[Page images and extracted text]

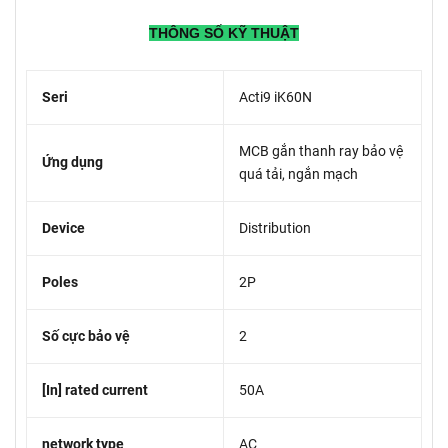
THÔNG SỐ KỸ THUẬT
Seri
Acti9 iK60N
MCB gắn thanh ray bảo vệ
Ứng dụng
quá tải, ngắn mạch
Device
Distribution
Poles
2P
Số cực bảo vệ
2
[In] rated current
50A
network type
AC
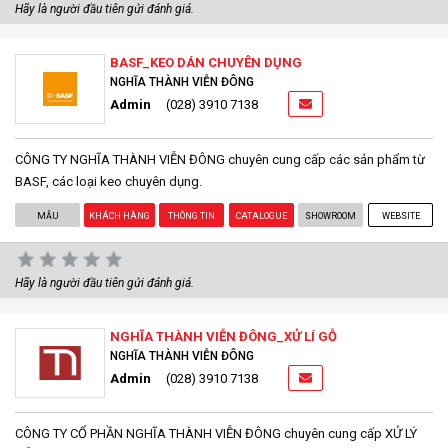
Hãy là người đầu tiên gửi đánh giá.
BASF_KEO DÁN CHUYÊN DỤNG
NGHĨA THÀNH VIỄN ĐÔNG
Admin
(028) 3910 7138
CÔNG TY NGHĨA THÀNH VIỄN ĐÔNG chuyên cung cấp các sản phẩm từ
BASF, các loại keo chuyên dụng.
MẪU
KHÁCH HÀNG
THÔNG TIN
CATALOGUE
SHOWROOM
WEBSITE
Hãy là người đầu tiên gửi đánh giá.
NGHĨA THÀNH VIỄN ĐÔNG_XỬ LÍ GỖ
NGHĨA THÀNH VIỄN ĐÔNG
Admin
(028) 3910 7138
CÔNG TY CỔ PHẦN NGHĨA THÀNH VIỄN ĐÔNG chuyên cung cấp XỬ LÝ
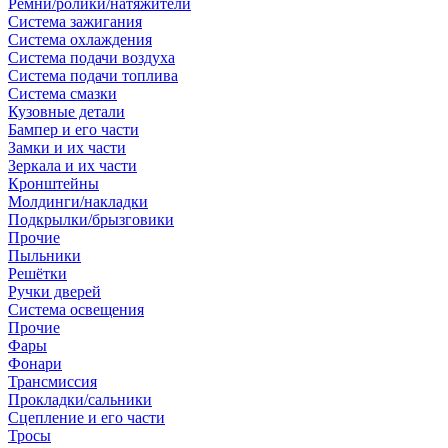
Ремни/ролики/натяжители
Система зажигания
Система охлаждения
Система подачи воздуха
Система подачи топлива
Система смазки
Кузовные детали
Бампер и его части
Замки и их части
Зеркала и их части
Кронштейны
Молдинги/накладки
Подкрылки/брызговики
Прочие
Пыльники
Решётки
Ручки дверей
Система освещения
Прочие
Фары
Фонари
Трансмиссия
Прокладки/сальники
Сцепление и его части
Тросы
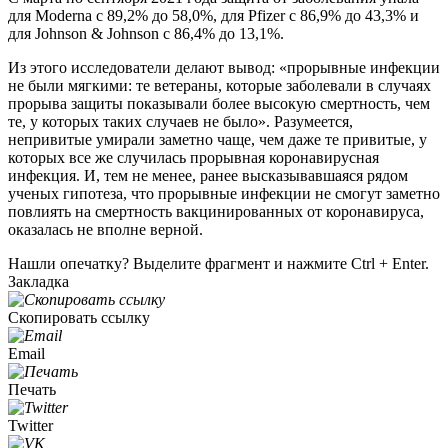
для Moderna с 89,2% до 58,0%, для Pfizer c 86,9% до 43,3% и
для Johnson & Johnson с 86,4% до 13,1%.
Из этого исследователи делают вывод: «прорывные инфекции
не были мягкими: те ветераны, которые заболевали в случаях
прорыва защиты показывали более высокую смертность, чем
те, у которых таких случаев не было». Разумеется,
непривитые умирали заметно чаще, чем даже те привитые, у
которых все же случилась прорывная коронавирусная
инфекция. И, тем не менее, ранее высказывавшаяся рядом
ученых гипотеза, что прорывные инфекции не смогут заметно
повлиять на смертность вакцинированных от коронавируса,
оказалась не вполне верной.
Нашли опечатку? Выделите фрагмент и нажмите Ctrl + Enter.
Закладка
Скопировать ссылку
Email
Печать
Twitter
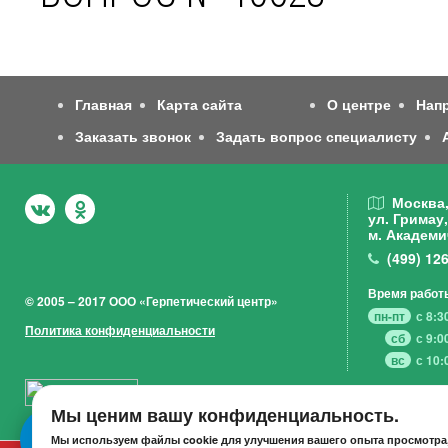
Главная
Карта сайта
О центре
Нап
Заказать звонок
Задать вопрос специалисту
Москва
ул. Гримау,
м. Академи
(499)
126
Время работ
© 2005 – 2017 ООО «Герпетический центр»
пн-пт
с 8:3
Политика конфиденциальности
сб
с 9:0
вс
с 10:
Мы ценим вашу конфиденциальность.
Мы используем файлы cookie для улучшения вашего опыта просмотра,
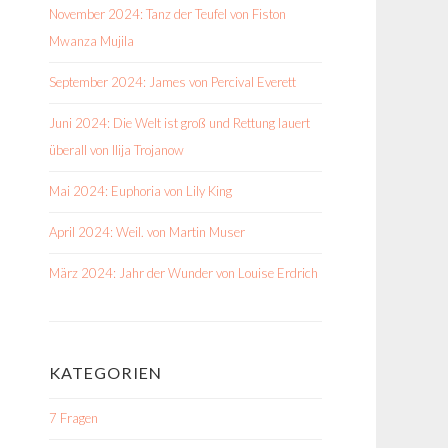
November 2024: Tanz der Teufel von Fiston
Mwanza Mujila
September 2024: James von Percival Everett
Juni 2024: Die Welt ist groß und Rettung lauert
überall von Ilija Trojanow
Mai 2024: Euphoria von Lily King
April 2024: Weil. von Martin Muser
März 2024: Jahr der Wunder von Louise Erdrich
KATEGORIEN
7 Fragen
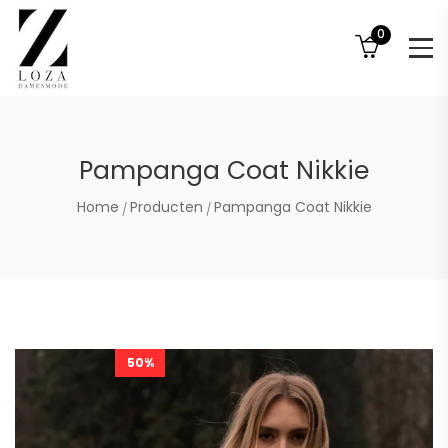
0
Pampanga Coat Nikkie
Home
Producten
Pampanga Coat Nikkie
50%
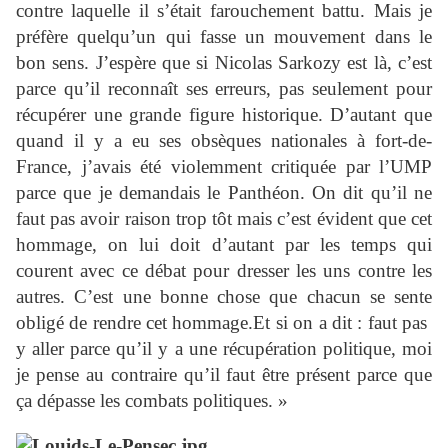
contre laquelle il s’était farouchement battu. Mais je
préfère quelqu’un qui fasse un mouvement dans le
bon sens. J’espère que si Nicolas Sarkozy est là, c’est
parce qu’il reconnaît ses erreurs, pas seulement pour
récupérer une grande figure historique. D’autant que
quand il y a eu ses obsèques nationales à fort-de-
France, j’avais été violemment critiquée par l’UMP
parce que je demandais le Panthéon. On dit qu’il ne
faut pas avoir raison trop tôt mais c’est évident que cet
hommage, on lui doit d’autant par les temps qui
courent avec ce débat pour dresser les uns contre les
autres. C’est une bonne chose que chacun se sente
obligé de rendre cet hommage.Et si on a dit : faut pas
y aller parce qu’il y a une récupération politique, moi
je pense au contraire qu’il faut être présent parce que
ça dépasse les combats politiques. »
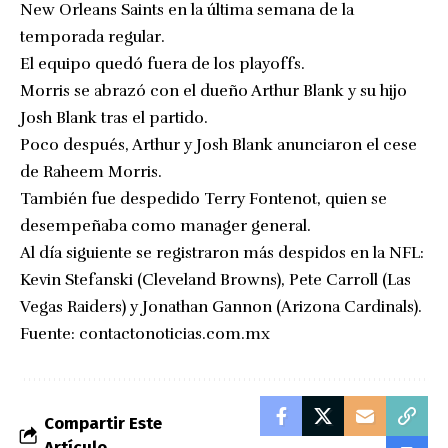
New Orleans Saints en la última semana de la
temporada regular.
El equipo quedó fuera de los playoffs.
Morris se abrazó con el dueño Arthur Blank y su hijo
Josh Blank tras el partido.
Poco después, Arthur y Josh Blank anunciaron el cese
de Raheem Morris.
También fue despedido Terry Fontenot, quien se
desempeñaba como manager general.
Al día siguiente se registraron más despidos en la NFL:
Kevin Stefanski (Cleveland Browns), Pete Carroll (Las
Vegas Raiders) y Jonathan Gannon (Arizona Cardinals).
Fuente:
contactonoticias.com.mx
Compartir Este
Artículo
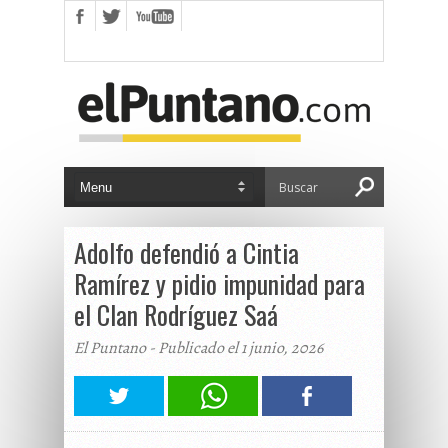
Adolfo defendió a Cintia
Ramírez y pidio impunidad para
el Clan Rodríguez Saá
El Puntano - Publicado el 1 junio, 2026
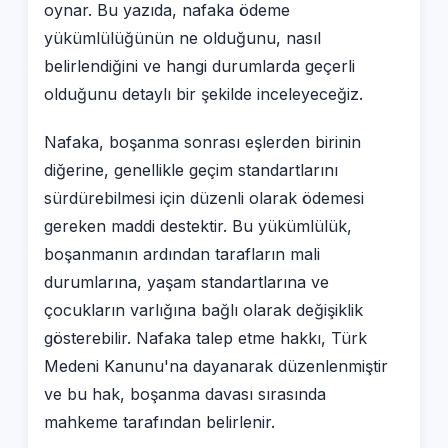
oynar. Bu yazıda, nafaka ödeme
yükümlülüğünün ne olduğunu, nasıl
belirlendiğini ve hangi durumlarda geçerli
olduğunu detaylı bir şekilde inceleyeceğiz.
Nafaka, boşanma sonrası eşlerden birinin
diğerine, genellikle geçim standartlarını
sürdürebilmesi için düzenli olarak ödemesi
gereken maddi destektir. Bu yükümlülük,
boşanmanın ardından tarafların mali
durumlarına, yaşam standartlarına ve
çocukların varlığına bağlı olarak değişiklik
gösterebilir. Nafaka talep etme hakkı, Türk
Medeni Kanunu'na dayanarak düzenlenmiştir
ve bu hak, boşanma davası sırasında
mahkeme tarafından belirlenir.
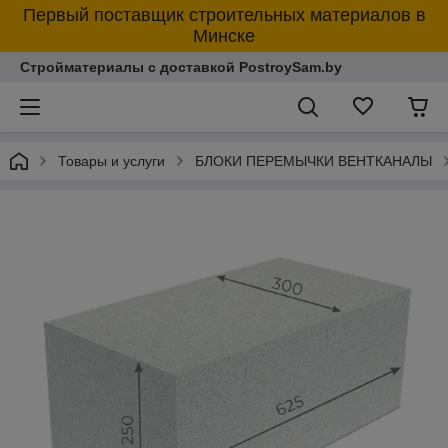
Первый поставщик строительных материалов в
Минске
Стройматериалы с доставкой PostroySam.by
Товары и услуги
БЛОКИ ПЕРЕМЫЧКИ ВЕНТКАНАЛЫ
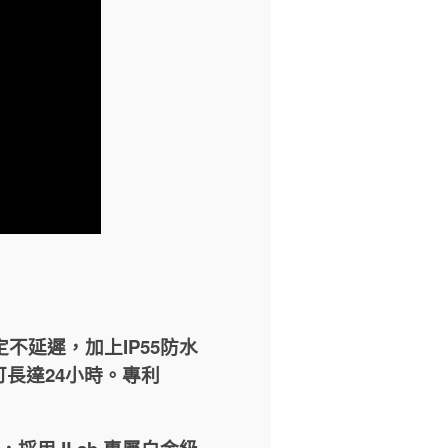
穩定不延遲，加上IP55防水
長達24小時。專利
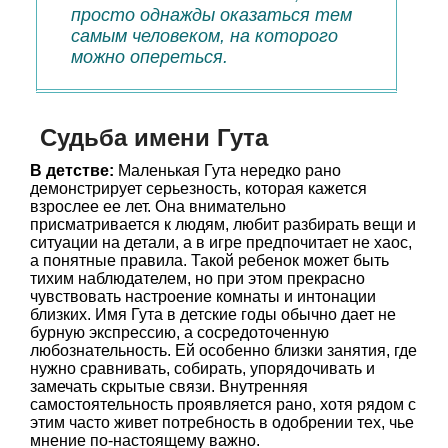
просто однажды оказаться тем
самым человеком, на которого
можно опереться.
Судьба имени Гута
В детстве:
Маленькая Гута нередко рано
демонстрирует серьезность, которая кажется
взрослее ее лет. Она внимательно
присматривается к людям, любит разбирать вещи и
ситуации на детали, а в игре предпочитает не хаос,
а понятные правила. Такой ребенок может быть
тихим наблюдателем, но при этом прекрасно
чувствовать настроение комнаты и интонации
близких. Имя Гута в детские годы обычно дает не
бурную экспрессию, а сосредоточенную
любознательность. Ей особенно близки занятия, где
нужно сравнивать, собирать, упорядочивать и
замечать скрытые связи. Внутренняя
самостоятельность проявляется рано, хотя рядом с
этим часто живет потребность в одобрении тех, чье
мнение по-настоящему важно.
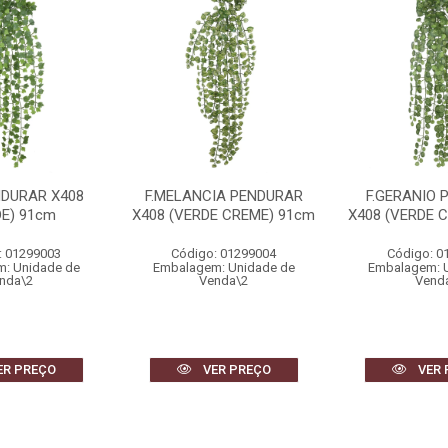
NDURAR X408
F.MELANCIA PENDURAR
F.GERANIO 
DE) 91cm
X408 (VERDE CREME) 91cm
X408 (VERDE 
: 01299003
Código: 01299004
Código: 0
: Unidade de
Embalagem: Unidade de
Embalagem: 
nda\2
Venda\2
Vend
ER PREÇO
VER PREÇO
VER 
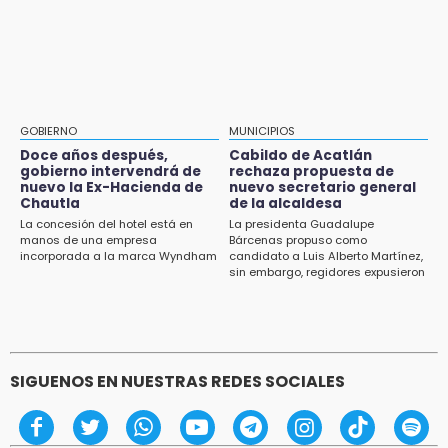
Aug 1 , 11:48
13:59
Huejotzingo tiene nuevo secretario de
Puebla, segundo nacional con tasa más alta
Seguridad Ciudadana: llega otro marino al
de muertes por diabetes
cargo
13:54
Falla convocatoria de inconformes de
GOBIERNO
MUNICIPIOS
Acatlán durante gira de Armenta en Chila
Doce años después,
Cabildo de Acatlán
gobierno intervendrá de
rechaza propuesta de
13:48
nuevo la Ex-Hacienda de
nuevo secretario general
Estado de México llevará su cultura al
Chautla
de la alcaldesa
Festival Cervantino 2026
La concesión del hotel está en
La presidenta Guadalupe
manos de una empresa
Bárcenas propuso como
incorporada a la marca Wyndham
candidato a Luis Alberto Martínez,
13:26
sin embargo, regidores expusieron
Ya instalan más de 2 mil luces para fiestas
su inconformidad ya que fue la
patrias en el Centro Histórico
única propuesta
12:55
Aranza López, la poblana que tocó la gloria
SIGUENOS EN NUESTRAS REDES SOCIALES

**AIM OF THE EXERCISE**
Copy out exactly, with no pictures, the lines of the data from the first one through the line bearing "Прокладки/сальники".

**SOLUTION FOR THIS TASK**
THÔNG SỐ KỸ THUẬT
Seri
Acti9 iK60N
MCB gắn thanh ray bảo vệ
Ứng dụng
quá tải, ngắn mạch
Device
Distribution
Poles
2P
Số cực bảo vệ
2
[In] rated current
50A
network type
AC
Hãy là người đầu tiên gửi đánh giá.
BASF_KEO DÁN CHUYÊN DỤNG
NGHĨA THÀNH VIỄN ĐÔNG
Admin
(028) 3910 7138
CÔNG TY NGHĨA THÀNH VIỄN ĐÔNG chuyên cung cấp các sản phẩm từ
BASF, các loại keo chuyên dụng.
MẪU
KHÁCH HÀNG
THÔNG TIN
CATALOGUE
SHOWROOM
WEBSITE
Hãy là người đầu tiên gửi đánh giá.
NGHĨA THÀNH VIỄN ĐÔNG_XỬ LÍ GỖ
NGHĨA THÀNH VIỄN ĐÔNG
Admin
(028) 3910 7138
CÔNG TY CỔ PHẦN NGHĨA THÀNH VIỄN ĐÔNG chuyên cung cấp XỬ LÝ
Ремни/ролики/натяжители
Система зажигания
Система охлаждения
Система подачи воздуха
Система подачи топлива
Система смазки
Кузовные детали
Бампер и его части
Замки и их части
Зеркала и их части
Кронштейны
Молдинги/накладки
Подкрылки/брызговики
Прочие
Пыльники
Решётки
Ручки дверей
Система освещения
Прочие
Фары
Фонари
Трансмиссия
Прокладки/сальники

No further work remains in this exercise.